On Friday evening Newsweek editor Evan Thomas had an extraordinary exchange with MSNBC’s Chris Matthews. Thomas, commenting on Obama’s Cairo speech, said, “I mean in a way Obama’s standing above the country, above — above the world, he’s sort of God.” And when Thomas was asked by Matthews, “Reagan and World War II and the sense of us as the good guys in the world, how are we doing?” Thomas replied:
Well, we were the good guys in 1984, it felt that way. It hasn’t felt that way in recent years. So Obama’s had, really, a different task. We’re seen too often as the bad guys. And he — he has a very different job from — Reagan was all about America, and you talked about it. Obama is “we are above that now.” We’re not just parochial, we’re not just chauvinistic, we’re not just provincial.
These comments reveal several notable things.
The first is that it is now impossible to mock the media’s adoration for Obama. In the past, if conservatives had said that MSM commentators viewed Obama as God, people would have assumed they were exaggerating in order to make a point. But in this instance, there is no exaggeration; Thomas stated that Obama is “sort of God.” It appears as if in their unguarded moments, Thomas and those like him really do view Obama as the Anointed One, a political Messiah, not only a gift from heaven but the Creator of Heaven and Earth.
Keep in mind that Thomas is viewed as a serious journalist for what was once seen as a serious mainstream publication: Newsweek. Now Newsweek long ago set aside any pretense of objectivity when it came to Obama; every week it takes up palm branches for him. Still, it is a bit jarring to see the bias so obvious, so up front, so proudly out in the open. In that respect, Thomas’s comments are useful; they reveal a cast of mind that no one can now deny.
No political figure in modern American history has been so adored by the press. JFK came closest — but even he was not deified, even in death. The depth and intensity of the passion for Obama among the press is something young children need to be shielded from.
A second thing to note in Thomas’s comments is his assertion that “we [the United States] were the good guys in 1984, it felt that way.” Well, it might have felt that way to many conservatives. But to many liberals, it was actually something very nearly the opposite. It’s worth reminding those on the Left with selective memories that Reagan was mocked and ridiculed as a dangerous figure, trigger-happy, a war-monger, reckless and provocative. His support for the Nicaraguan contras, his build-up of America’s defense, the installation of Cruise and Pershing missiles in Europe to counteract the Soviet deployment of SS-20s, and Reagan’s talk about the Soviet Union as an “evil empire” unnerved and infuriated liberals.

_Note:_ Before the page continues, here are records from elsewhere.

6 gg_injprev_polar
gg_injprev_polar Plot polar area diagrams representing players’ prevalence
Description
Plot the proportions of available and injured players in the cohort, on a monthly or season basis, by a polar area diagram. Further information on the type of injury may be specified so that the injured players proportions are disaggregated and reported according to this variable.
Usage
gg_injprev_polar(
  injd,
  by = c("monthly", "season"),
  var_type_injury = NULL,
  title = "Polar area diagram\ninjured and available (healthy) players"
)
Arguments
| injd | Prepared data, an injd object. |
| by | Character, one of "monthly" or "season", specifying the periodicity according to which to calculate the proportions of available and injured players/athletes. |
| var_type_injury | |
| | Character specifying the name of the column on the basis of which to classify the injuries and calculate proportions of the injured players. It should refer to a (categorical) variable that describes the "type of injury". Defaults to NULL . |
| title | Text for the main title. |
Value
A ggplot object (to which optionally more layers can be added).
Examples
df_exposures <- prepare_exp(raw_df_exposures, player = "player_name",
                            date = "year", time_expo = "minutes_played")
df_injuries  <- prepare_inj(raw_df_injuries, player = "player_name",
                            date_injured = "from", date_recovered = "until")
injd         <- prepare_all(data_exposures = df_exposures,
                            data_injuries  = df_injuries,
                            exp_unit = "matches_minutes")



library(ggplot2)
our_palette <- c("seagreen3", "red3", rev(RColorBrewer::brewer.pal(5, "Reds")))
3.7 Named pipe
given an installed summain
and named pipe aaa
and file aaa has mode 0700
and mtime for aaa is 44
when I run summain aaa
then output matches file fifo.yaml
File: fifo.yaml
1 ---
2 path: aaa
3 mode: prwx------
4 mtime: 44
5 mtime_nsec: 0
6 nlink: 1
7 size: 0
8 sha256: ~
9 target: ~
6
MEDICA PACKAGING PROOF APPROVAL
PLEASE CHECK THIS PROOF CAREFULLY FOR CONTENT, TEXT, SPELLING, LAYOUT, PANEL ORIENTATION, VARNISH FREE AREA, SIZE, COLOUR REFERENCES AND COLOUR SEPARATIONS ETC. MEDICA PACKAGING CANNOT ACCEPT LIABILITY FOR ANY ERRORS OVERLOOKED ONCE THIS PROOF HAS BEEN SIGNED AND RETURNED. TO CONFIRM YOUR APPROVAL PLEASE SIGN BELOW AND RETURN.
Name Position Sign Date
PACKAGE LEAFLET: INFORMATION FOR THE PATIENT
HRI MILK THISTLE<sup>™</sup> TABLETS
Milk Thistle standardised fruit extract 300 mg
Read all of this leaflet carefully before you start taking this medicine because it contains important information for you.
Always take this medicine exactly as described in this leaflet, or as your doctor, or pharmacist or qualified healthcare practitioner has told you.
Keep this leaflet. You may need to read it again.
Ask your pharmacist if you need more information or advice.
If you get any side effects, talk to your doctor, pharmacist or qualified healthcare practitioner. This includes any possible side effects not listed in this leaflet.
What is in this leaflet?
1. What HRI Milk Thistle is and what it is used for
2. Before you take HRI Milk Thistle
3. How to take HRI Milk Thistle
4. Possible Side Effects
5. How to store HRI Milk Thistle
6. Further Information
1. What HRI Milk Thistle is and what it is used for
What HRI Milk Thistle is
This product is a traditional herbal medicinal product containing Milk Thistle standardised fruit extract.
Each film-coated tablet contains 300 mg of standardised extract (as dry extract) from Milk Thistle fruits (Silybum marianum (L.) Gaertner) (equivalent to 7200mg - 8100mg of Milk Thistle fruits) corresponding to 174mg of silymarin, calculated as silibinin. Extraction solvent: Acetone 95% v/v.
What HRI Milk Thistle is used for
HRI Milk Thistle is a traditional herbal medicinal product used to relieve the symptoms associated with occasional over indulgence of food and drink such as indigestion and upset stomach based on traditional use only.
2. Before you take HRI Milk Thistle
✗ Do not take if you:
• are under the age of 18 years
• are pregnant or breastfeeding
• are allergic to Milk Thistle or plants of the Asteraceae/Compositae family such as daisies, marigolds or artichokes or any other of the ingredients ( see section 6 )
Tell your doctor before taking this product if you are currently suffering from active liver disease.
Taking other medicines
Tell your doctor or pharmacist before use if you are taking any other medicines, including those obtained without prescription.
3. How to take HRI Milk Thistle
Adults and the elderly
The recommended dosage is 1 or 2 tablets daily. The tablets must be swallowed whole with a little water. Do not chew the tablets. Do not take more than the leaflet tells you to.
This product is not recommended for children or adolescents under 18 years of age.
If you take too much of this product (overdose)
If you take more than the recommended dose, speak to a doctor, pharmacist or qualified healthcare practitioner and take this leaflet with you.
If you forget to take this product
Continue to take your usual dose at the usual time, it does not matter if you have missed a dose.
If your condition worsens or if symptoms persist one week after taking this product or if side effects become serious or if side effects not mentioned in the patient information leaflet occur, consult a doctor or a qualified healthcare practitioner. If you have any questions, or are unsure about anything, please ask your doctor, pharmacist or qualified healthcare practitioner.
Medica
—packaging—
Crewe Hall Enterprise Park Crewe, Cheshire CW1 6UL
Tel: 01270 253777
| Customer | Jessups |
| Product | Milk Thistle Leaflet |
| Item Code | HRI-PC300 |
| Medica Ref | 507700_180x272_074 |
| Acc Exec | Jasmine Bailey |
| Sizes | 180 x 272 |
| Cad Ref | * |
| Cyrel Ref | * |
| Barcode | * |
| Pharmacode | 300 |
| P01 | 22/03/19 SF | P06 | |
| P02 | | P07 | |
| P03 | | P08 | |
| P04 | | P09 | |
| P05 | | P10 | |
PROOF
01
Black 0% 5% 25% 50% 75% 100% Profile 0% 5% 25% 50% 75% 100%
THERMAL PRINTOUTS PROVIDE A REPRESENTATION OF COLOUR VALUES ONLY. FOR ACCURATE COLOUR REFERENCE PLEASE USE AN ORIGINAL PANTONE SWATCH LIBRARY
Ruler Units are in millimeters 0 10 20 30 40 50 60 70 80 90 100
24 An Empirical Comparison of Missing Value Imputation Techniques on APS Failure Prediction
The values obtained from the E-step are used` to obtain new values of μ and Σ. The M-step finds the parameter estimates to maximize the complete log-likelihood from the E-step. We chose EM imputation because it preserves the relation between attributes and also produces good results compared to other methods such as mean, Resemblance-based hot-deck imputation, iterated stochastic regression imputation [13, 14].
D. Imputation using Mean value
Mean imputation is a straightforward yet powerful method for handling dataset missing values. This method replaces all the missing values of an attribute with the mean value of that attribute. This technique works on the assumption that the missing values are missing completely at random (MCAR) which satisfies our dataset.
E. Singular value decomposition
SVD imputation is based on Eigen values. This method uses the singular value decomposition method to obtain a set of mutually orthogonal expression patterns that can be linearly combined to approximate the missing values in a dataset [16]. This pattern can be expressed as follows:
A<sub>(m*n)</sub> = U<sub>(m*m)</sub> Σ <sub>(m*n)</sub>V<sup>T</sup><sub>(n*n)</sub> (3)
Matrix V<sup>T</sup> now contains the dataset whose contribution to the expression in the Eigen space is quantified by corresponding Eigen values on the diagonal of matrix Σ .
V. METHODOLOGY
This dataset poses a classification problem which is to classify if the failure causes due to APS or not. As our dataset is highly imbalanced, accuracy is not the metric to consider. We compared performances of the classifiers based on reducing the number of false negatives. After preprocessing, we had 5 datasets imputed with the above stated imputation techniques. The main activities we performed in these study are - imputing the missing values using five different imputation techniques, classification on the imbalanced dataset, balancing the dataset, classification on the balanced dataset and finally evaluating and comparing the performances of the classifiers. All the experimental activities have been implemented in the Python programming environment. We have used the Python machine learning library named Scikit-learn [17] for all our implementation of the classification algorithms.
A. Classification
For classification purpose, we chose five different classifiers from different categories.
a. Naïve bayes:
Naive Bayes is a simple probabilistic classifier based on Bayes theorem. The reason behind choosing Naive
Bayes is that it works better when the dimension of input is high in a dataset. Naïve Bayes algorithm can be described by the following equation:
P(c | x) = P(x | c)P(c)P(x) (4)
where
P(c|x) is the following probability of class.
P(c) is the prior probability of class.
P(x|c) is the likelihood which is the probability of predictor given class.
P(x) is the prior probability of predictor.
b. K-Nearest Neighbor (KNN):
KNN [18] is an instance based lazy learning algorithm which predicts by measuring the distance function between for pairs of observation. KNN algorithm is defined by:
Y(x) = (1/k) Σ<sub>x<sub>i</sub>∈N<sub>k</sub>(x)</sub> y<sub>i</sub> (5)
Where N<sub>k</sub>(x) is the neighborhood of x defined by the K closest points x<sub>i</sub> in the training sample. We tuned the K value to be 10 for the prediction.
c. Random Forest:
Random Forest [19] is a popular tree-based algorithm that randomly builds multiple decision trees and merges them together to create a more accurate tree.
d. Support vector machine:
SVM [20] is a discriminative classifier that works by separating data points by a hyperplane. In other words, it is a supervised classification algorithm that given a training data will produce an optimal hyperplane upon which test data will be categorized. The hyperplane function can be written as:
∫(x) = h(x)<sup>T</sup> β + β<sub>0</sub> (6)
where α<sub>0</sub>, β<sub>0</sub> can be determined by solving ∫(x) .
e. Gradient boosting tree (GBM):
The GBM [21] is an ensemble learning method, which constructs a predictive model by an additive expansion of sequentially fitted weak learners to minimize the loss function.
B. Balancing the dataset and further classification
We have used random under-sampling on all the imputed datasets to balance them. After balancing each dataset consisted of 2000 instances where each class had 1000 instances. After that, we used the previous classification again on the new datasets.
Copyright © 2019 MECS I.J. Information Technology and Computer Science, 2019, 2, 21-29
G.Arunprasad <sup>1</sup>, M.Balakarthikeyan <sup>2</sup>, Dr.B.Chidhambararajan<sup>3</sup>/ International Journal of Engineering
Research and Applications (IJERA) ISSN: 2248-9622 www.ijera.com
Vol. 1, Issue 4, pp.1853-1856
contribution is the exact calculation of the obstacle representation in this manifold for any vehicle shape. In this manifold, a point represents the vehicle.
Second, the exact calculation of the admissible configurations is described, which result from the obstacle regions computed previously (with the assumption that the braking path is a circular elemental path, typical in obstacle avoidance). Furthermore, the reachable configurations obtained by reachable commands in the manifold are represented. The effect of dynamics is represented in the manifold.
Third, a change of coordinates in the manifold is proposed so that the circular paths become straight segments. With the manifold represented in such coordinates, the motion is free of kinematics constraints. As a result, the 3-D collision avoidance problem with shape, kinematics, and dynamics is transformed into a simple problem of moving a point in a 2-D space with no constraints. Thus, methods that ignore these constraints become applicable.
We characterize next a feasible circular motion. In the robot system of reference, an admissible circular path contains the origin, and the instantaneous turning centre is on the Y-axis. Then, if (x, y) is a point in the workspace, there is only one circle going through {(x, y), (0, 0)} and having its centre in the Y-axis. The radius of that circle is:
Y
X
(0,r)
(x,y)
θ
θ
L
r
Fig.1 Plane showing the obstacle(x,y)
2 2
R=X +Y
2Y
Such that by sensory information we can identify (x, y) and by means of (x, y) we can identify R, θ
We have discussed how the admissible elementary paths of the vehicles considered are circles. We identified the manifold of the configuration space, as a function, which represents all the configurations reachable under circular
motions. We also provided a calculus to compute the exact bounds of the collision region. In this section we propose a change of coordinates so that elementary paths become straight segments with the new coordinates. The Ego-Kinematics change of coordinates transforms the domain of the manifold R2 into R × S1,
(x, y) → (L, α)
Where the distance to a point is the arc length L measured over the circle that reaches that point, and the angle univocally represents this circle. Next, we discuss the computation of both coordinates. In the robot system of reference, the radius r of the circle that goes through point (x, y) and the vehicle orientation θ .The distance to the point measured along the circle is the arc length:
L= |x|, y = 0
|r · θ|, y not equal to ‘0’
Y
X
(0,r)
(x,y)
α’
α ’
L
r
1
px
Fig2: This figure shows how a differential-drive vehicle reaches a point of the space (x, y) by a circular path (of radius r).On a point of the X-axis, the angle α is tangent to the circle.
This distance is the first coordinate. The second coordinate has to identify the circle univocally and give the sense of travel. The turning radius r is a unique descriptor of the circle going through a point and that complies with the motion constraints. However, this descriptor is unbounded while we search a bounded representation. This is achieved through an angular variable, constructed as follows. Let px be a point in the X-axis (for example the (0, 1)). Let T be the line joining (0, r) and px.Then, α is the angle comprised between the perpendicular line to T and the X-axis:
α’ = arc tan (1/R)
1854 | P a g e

“I wonder how many people, reading about the ["evil empire"] speech or seeing bits on television, really noticed its outrageous character,” Anthony Lewis wrote in the New York Times in March 1983. “Primitive: that is the only word for it. … What is the world to think when the greatest of powers is led by a man who applies to the most difficult human problem a simplistic theology — one in fact rejected by most theologians?… What must the leaders of Western Europe think of such a speech? They look to the head of the alliance for rhetoric that can persuade them and their constituents. What they get from Ronald Reagan is a mirror image of crude Soviet rhetoric. And it is more than rhetoric: everyone must sense that. The real Ronald Reagan was speaking in Orlando. The exaggeration and the simplicities are there not only in the rhetoric but in the process by which he makes decisions.”
Commentators like Lewis and magazines like Newsweek had contempt for Reagan’s approach; it is only now, after history has vindicated him, that we’re supposed to believe we all supported Reagan and that Americans were seen as “the good guys.”
A third important thing to take away from Thomas’s comments is why Obama is so beloved by some reporters and commentators. Reagan, Thomas says, was “all about America.” But Obama is “above that now.” He is “standing above the country” he was elected to represent. And in doing so, we’re not just “parochial, we’re not just chauvinistic, we’re not just provincial.”
That is an extremely and probably unintentionally revealing set of comments by Mr. Thomas. For the president to speak on behalf of his nation as Reagan spoke up for America is viewed as unsophisticated, narrow-minded, and bigoted. Obama, in the eyes of his supporters, has transcended such things. According to the logic of Thomas, Obama deserves to be praised precisely because he does not, in the first instance, represent America. At his best, Obama is a “citizen of the world,” standing “above the country.”
Some of us have a different, quainter notion of such things. We believe America is, in the words of Lincoln, an “inestimable jewel” — an imperfect and extraordinary nation that deserves our affection and deepest attachment. We believe, as Lincoln and the founders did, that the fate of this republic is inextricably tied to the principles upon which it was founded. We actually do not want our President to “stand above the country.” And we do not believe it is particularly sophisticated to disparage as chauvinistic and provincial those who speak up for her. Nor, I might add, do we view Obama as “sort of God,” or anything close to God. The fact that Evan Thomas and those who view the world as he does, do see Obama in supernatural terms tells you everything you need to know, and probably nothing you didn’t know.